- _Source_
In Paris, there are narrow, crooked lanes to discover; there are broad, plane tree-lined boulevards; there are splendid jardins; there are breathtaking monuments and grande buildings. It is a city for strolling, for pausing, for savouring, in every possible sense. It is a city for losing yourself in reverie and dreams. Paris is a city for slowing down, for stopping. For taking the time to venture into a petite handkerchief park; to simply sit on a stone bench, watching the pigeons flutter and take flight; watching the rest of the Parisian world saunter by. Parisians never hurry or rush; they know the meaning of soaking up all that is glorious in one of the most wonderful cities in the world. It is not just the tempting aroma of fresh pain wafting from boulangeries and the sugar-scented clouds from pâtisseries that sets your senses aquiver; it is also the delicate enveloping fragrances that float from the perfumeries and wrap you in an exotic cloak. The place abounds in endless delights of every sort imaginable. Saunter round a corner and a whole vista of possibilities awaits: gardens, memorials, fountains, statues, a chic boutique, café or boulangerie. Centuries of history are woven into everyday life.
Simply to be in Paris makes you tingle with joy and heady with euphoria. The very essence of Paris seeps from the ancient cobblestones themselves and fills you with elation; a sense of all that is magnifique in life. To breathe the very air is to truly feel overflowing with happiness.
French cuisine is all about cooking with respect for the food being prepared — using the freshest locally produced ingredients and pouring love into the food you are cooking. As well as dining out, shopping for food with Stuart is one of my favourite French activities.
A significant bonus is when you ask for things in multiple; you don’t have to know their gender. I do know enough by now to be aware that French nouns are divided into two categories: masculine and feminine. However, to complicate matters even further, there is no real relationship between a noun’s meaning and its gender. It all apparently depends on knowing whether to add la or le before a word.This is a distinction I am most unlikely to ever grasp.
Zut alors. No wonder I still stumble like a petite enfant just starting at école. I remain as confused as ever by the perplexities of French, and find out that there are subtle differences between une and un. I decide the best way to navigate such linguistic tricks is to ask for at least deux, two, while shopping in French markets. Voilà, it’s simple after all.

- _Data section_
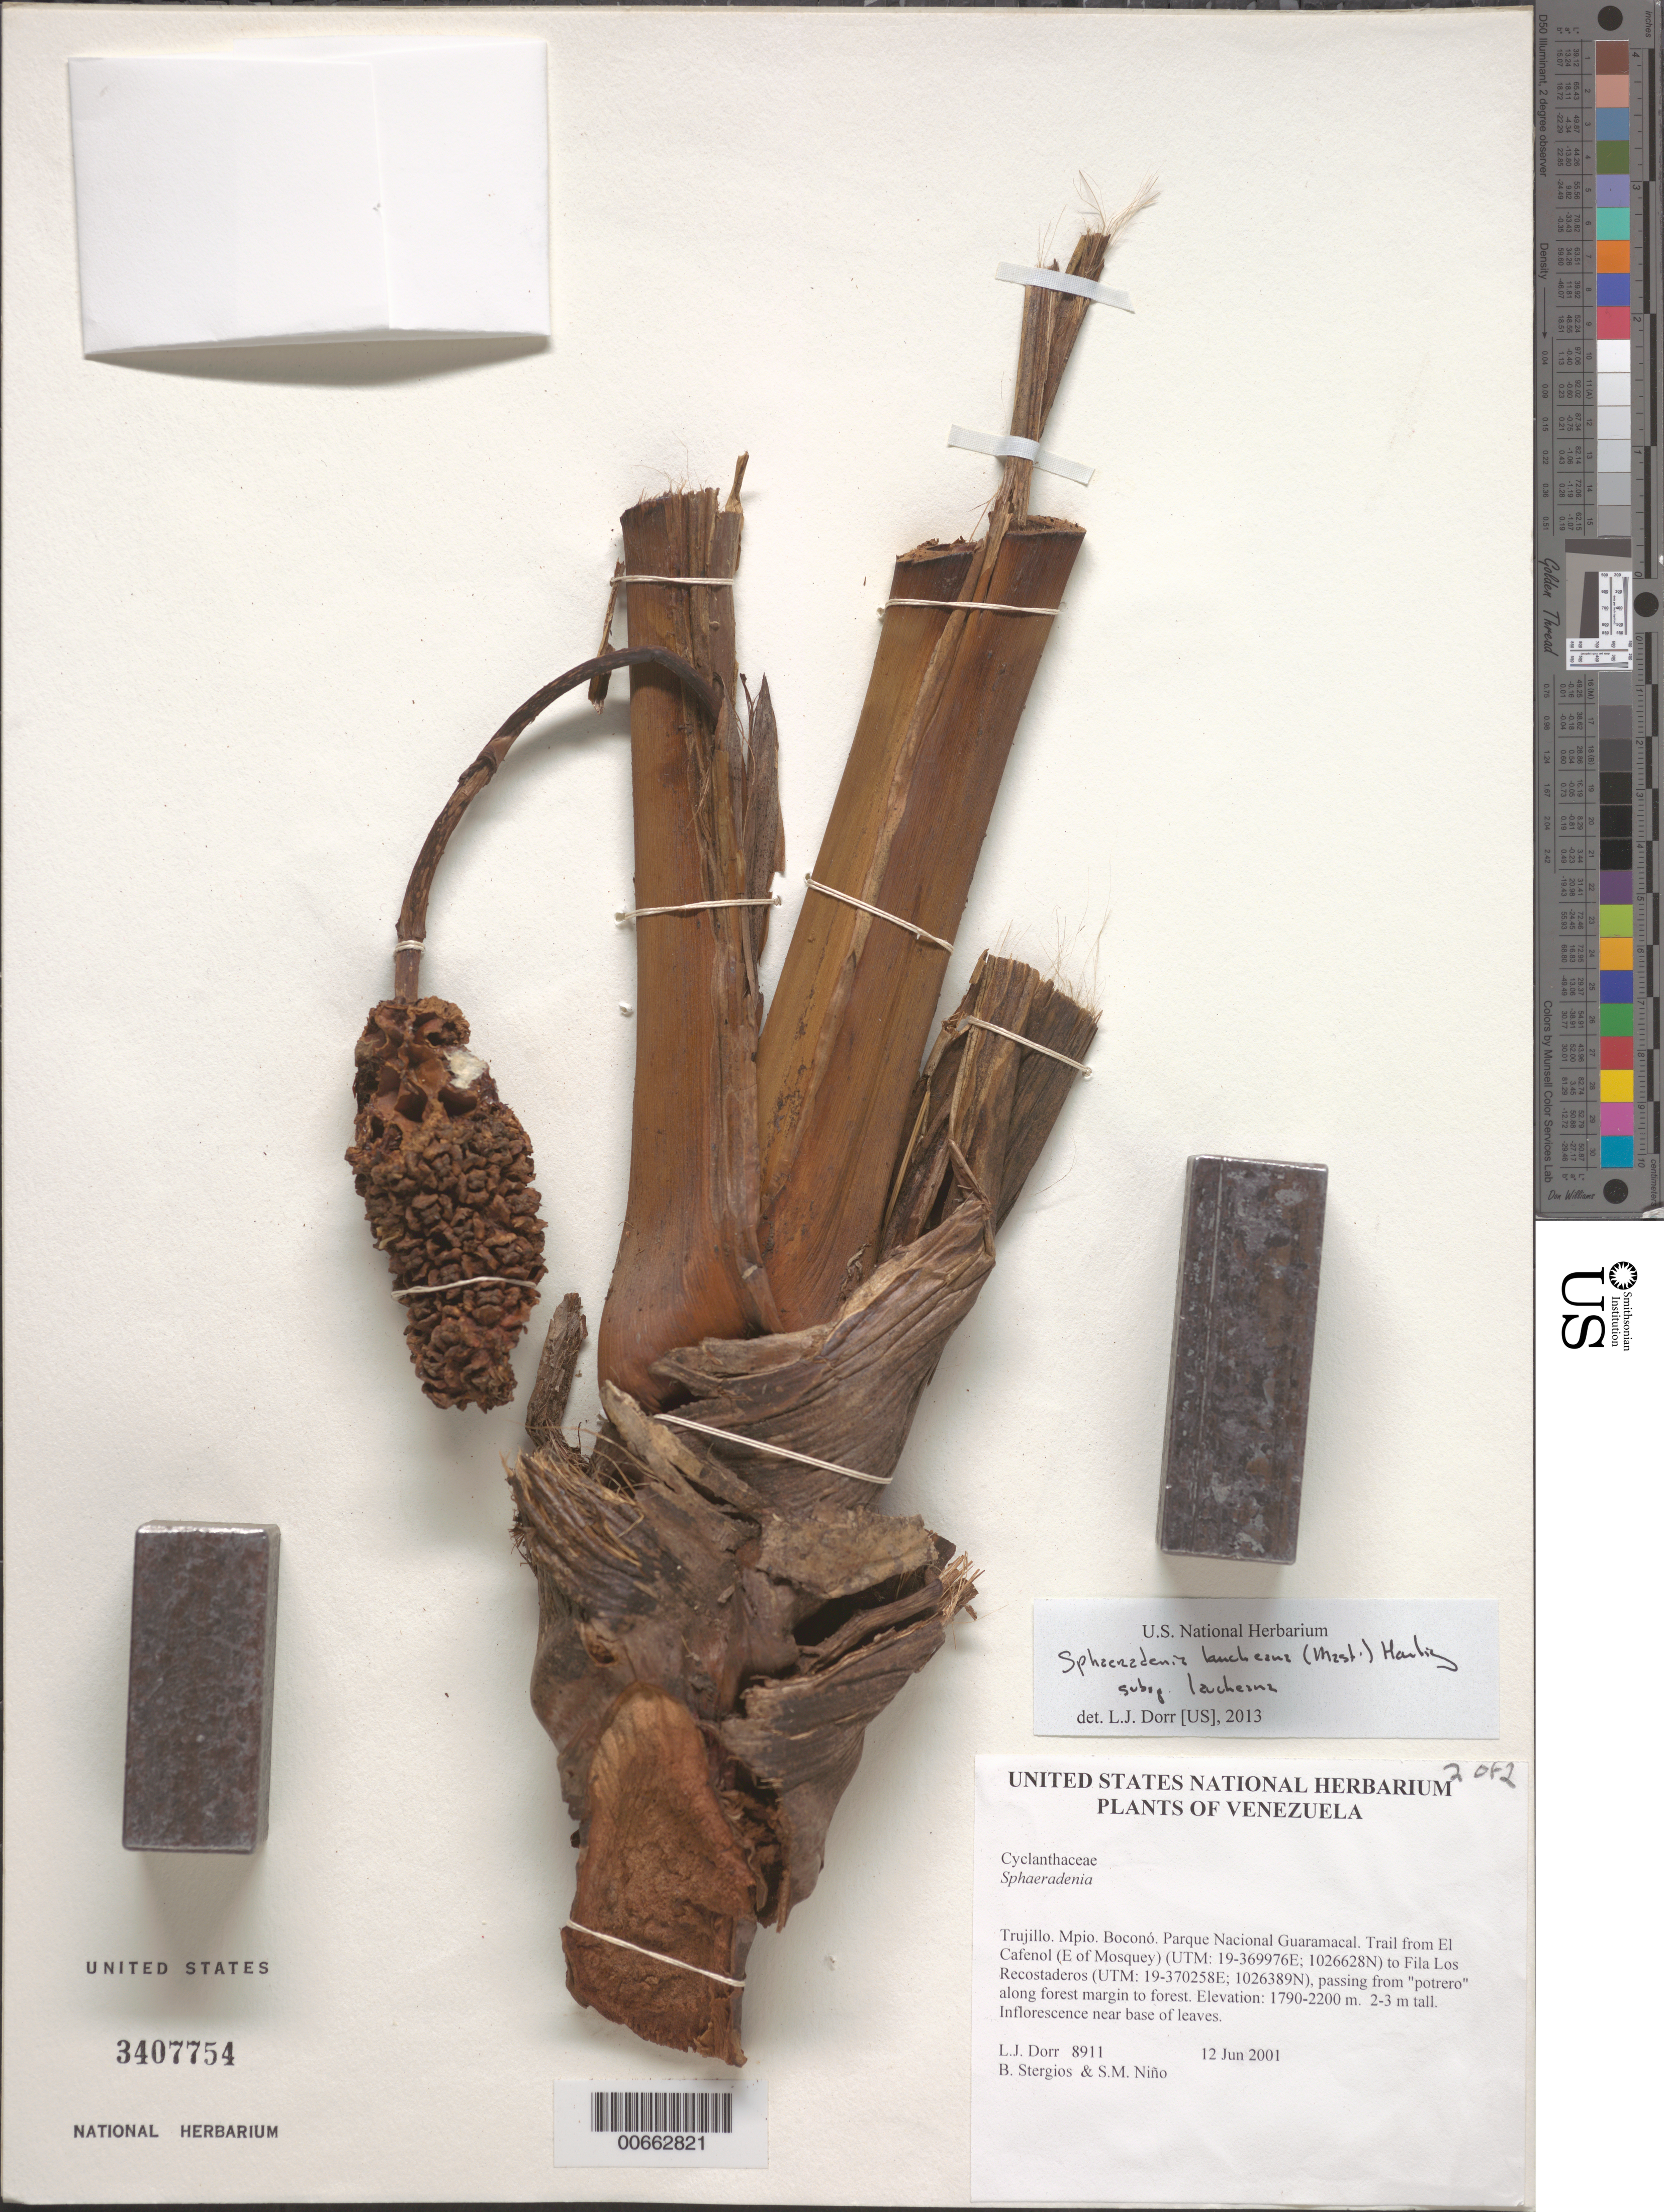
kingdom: Plantae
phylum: Tracheophyta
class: Liliopsida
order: Pandanales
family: Cyclanthaceae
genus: Sphaeradenia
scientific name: Sphaeradenia laucheana subsp. laucheana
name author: (Mast.) Harling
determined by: Dorr, L. J., (BOT), Smithsonian Institution - National Museum of Natural History (UNITED STATES)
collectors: L. J. Dorr, B. G. Stergios & S. M. Niño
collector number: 8911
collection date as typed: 12 Jun 2001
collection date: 2001-06-12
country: Venezuela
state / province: Trujillo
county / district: Boconó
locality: Parque Nacional Guaramacal. Trail from El Cafenol (E of Mosquey) to Fila Los Recostaderos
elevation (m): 1790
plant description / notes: PORT, US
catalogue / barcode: US 3407754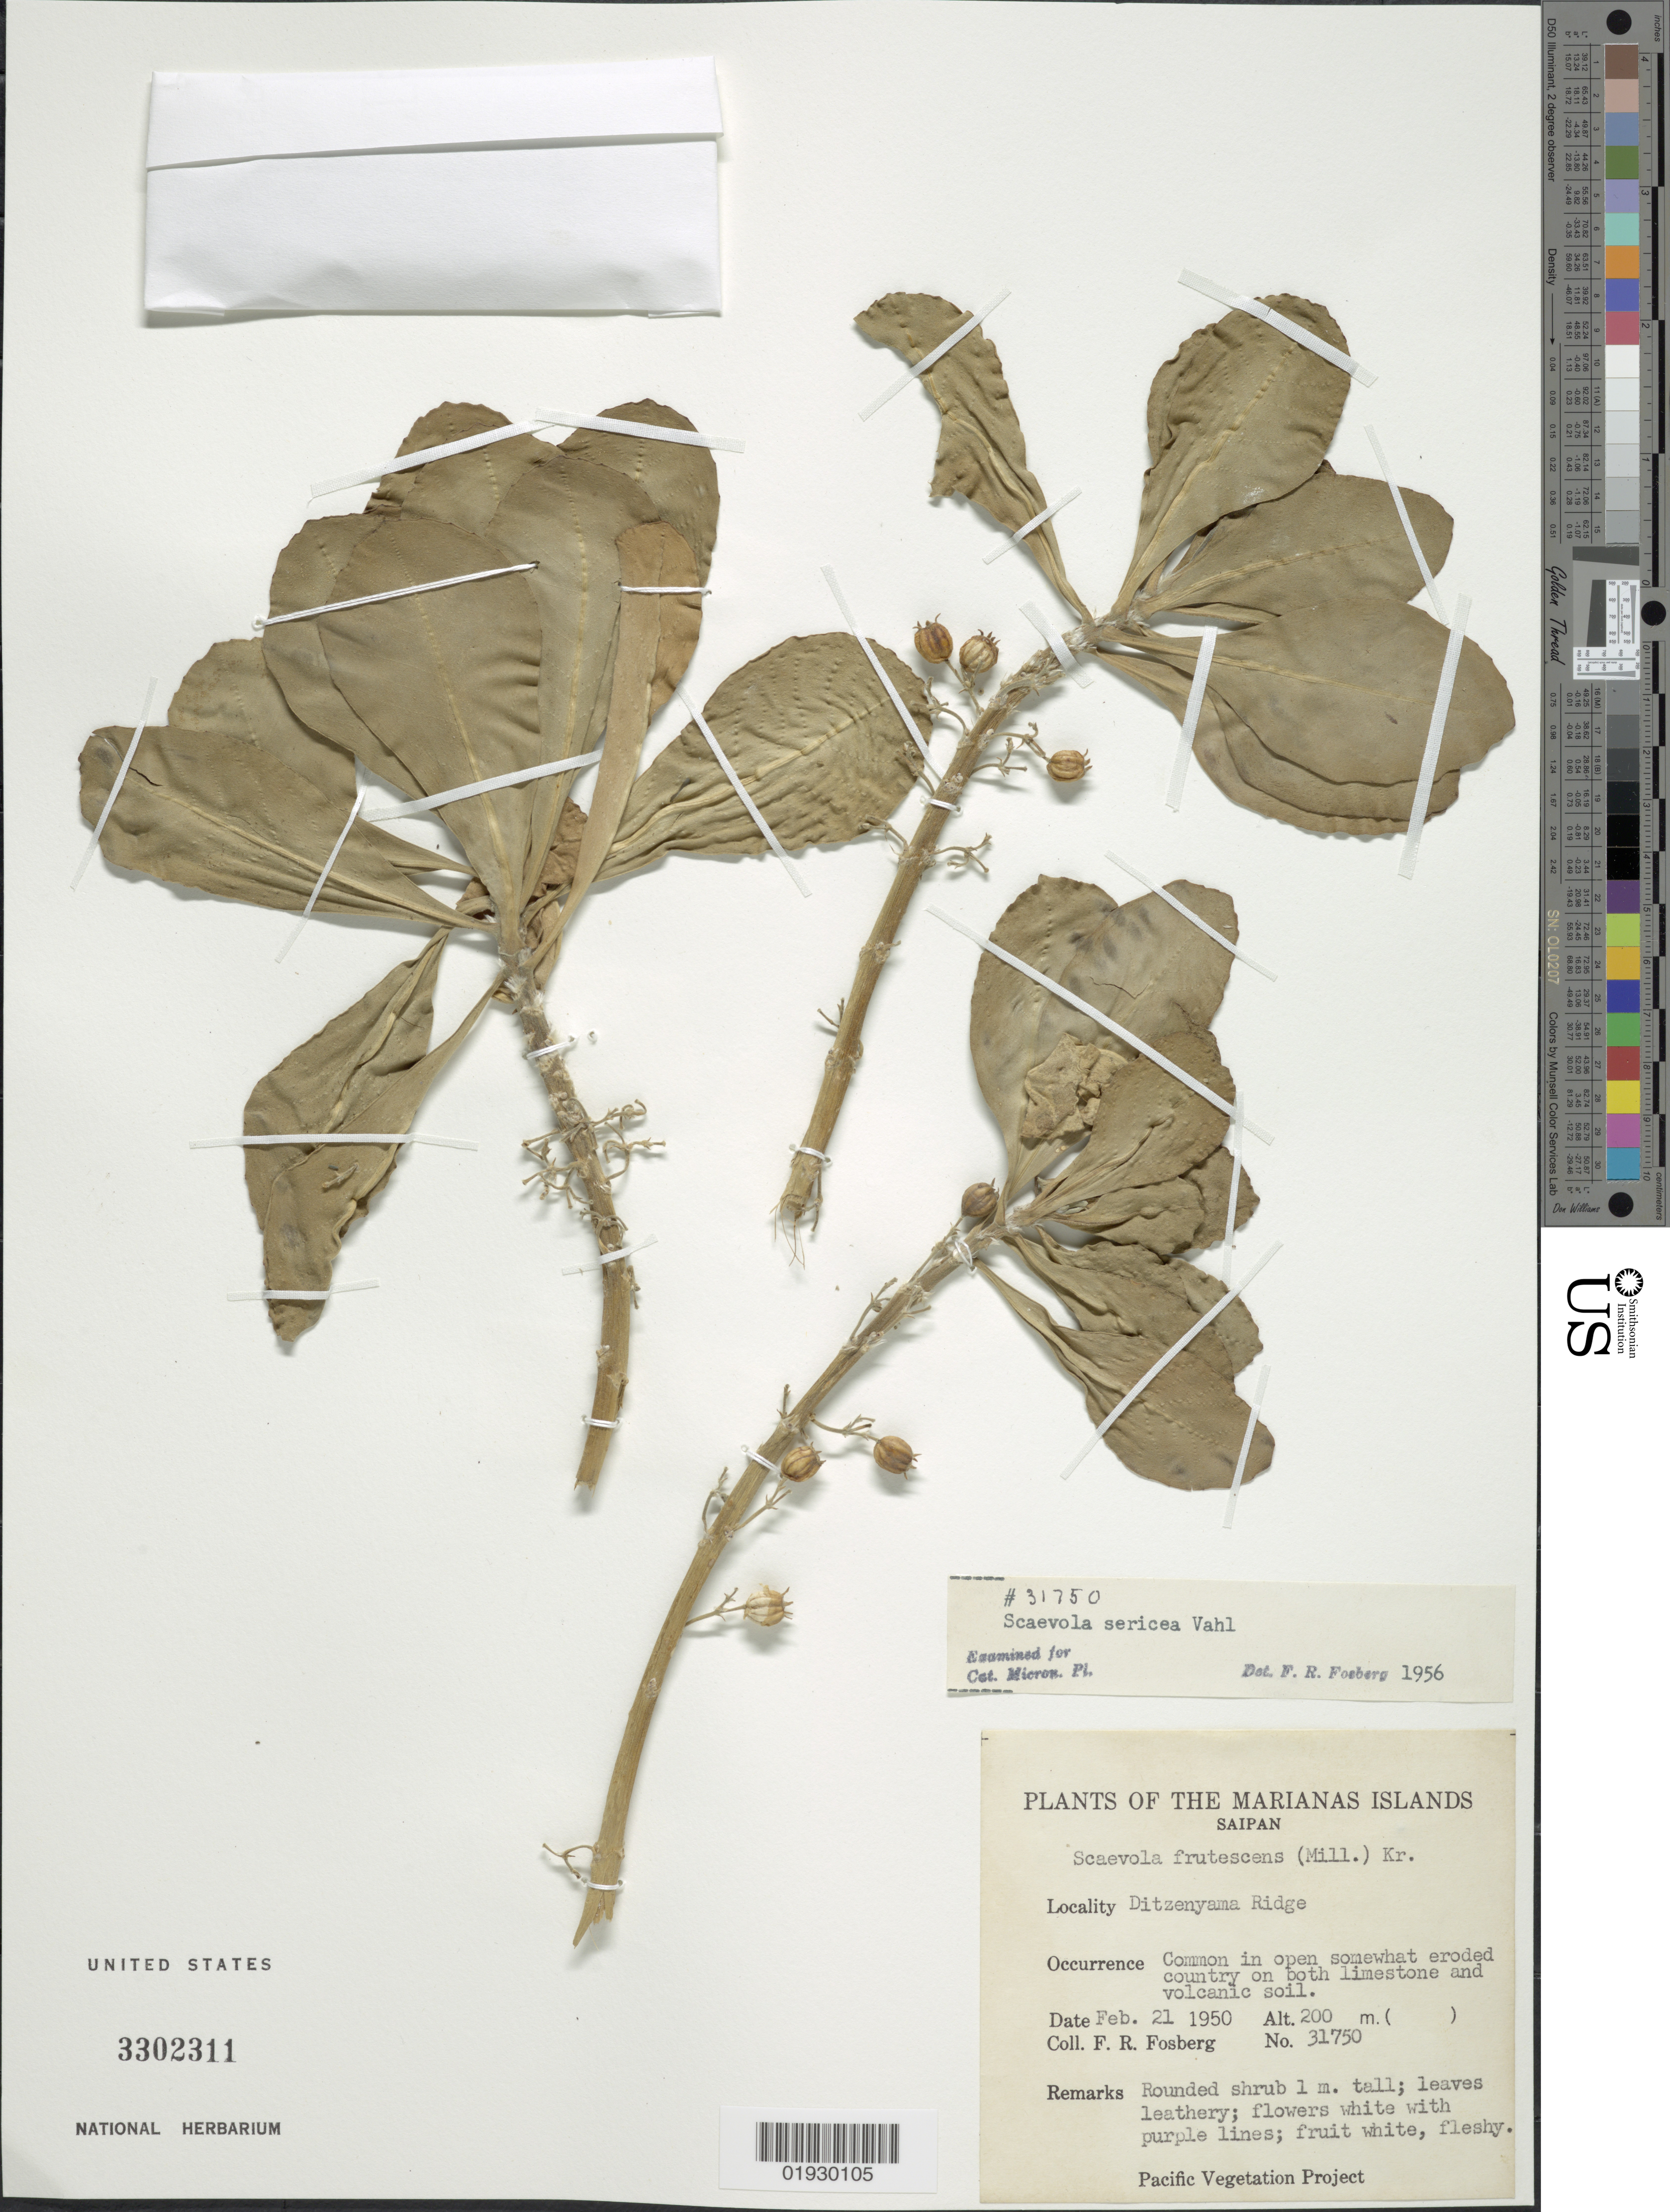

- _Request 1_
Reproduce verbatim the portion of the passage on Paris starting at "A significant bonus" and ending at "simple after all.".
- _Request 2_
Carry on the passage on Paris from the point where it stops.

- _Task response 1_
A significant bonus is when you ask for things in multiple; you don’t have to know their gender. I do know enough by now to be aware that French nouns are divided into two categories: masculine and feminine. However, to complicate matters even further, there is no real relationship between a noun’s meaning and its gender. It all apparently depends on knowing whether to add la or le before a word.This is a distinction I am most unlikely to ever grasp.
Zut alors. No wonder I still stumble like a petite enfant just starting at école. I remain as confused as ever by the perplexities of French, and find out that there are subtle differences between une and un. I decide the best way to navigate such linguistic tricks is to ask for at least deux, two, while shopping in French markets. Voilà, it’s simple after all.

- _Task response 2_
The baguette is as much revered by the French as my own love affair with them. The first time I had a baguette, still warm from the boulangerie, is something I will never forget. I can simply never get over the fact that the French eat so well every day. Most of all, the enduring veneration of food is evident in every town you visit. Pâtisseries, boulangeries, fresh markets. The feast spread before you fills every sense; the sights, the smells, the sound of the marketplace, and then the exquisite taste and texture of the food.
In the startling heat of a summer day, somehow everything is more sharply delineated: the brightness of the sun, the azure blue of the sky, the clarity of the light. A stroll through the markets brings all the Impressionists to mind; their evocation of food at its finest, for the still-life paintings of Renoir and Monet spring to life before you. The Musée d’Orsay has been transported from Paris to every country market; there is a touch of art in everyday French life. The sun’s smile touches a pyramid of peaches and imbues them with radiance. The cherries heaped in a glistening pile are an exquisite picture of cerise perfection. Strawberries are cradled in their beds of fresh morning dew, while the melons brim with the warmth of the nurturing earth. Temptation always beckons when the petite jewels of raspberries make their first appearance.
Dîner conjures itself before your very eyes as you wander and appraise and select. To shop in a fresh market is a culinary adventure in itself. It is a cornucopia of the bountiful produce, fresh from the rich French soil. I find it astonishing that still today, one in every two French people still shop regularly at fresh markets, even in cities such as Paris. For those like me, challenged to the extreme by the mere thought of la cuisine, somehow it all seems more possible when the markets hold you in their thrall.
Ah Paris, City of Light and Love
Passion for Paris and pure joie de vivre fills every footstep and every lingering gaze as we stroll the streets of the most famous, most loved city in the world. It is a city of breathtaking beauty and sweeping grandeur. My infatuation with it is endless. If it is possible to fall utterly in love with a city, then Paris is the one to sweep you off your feet.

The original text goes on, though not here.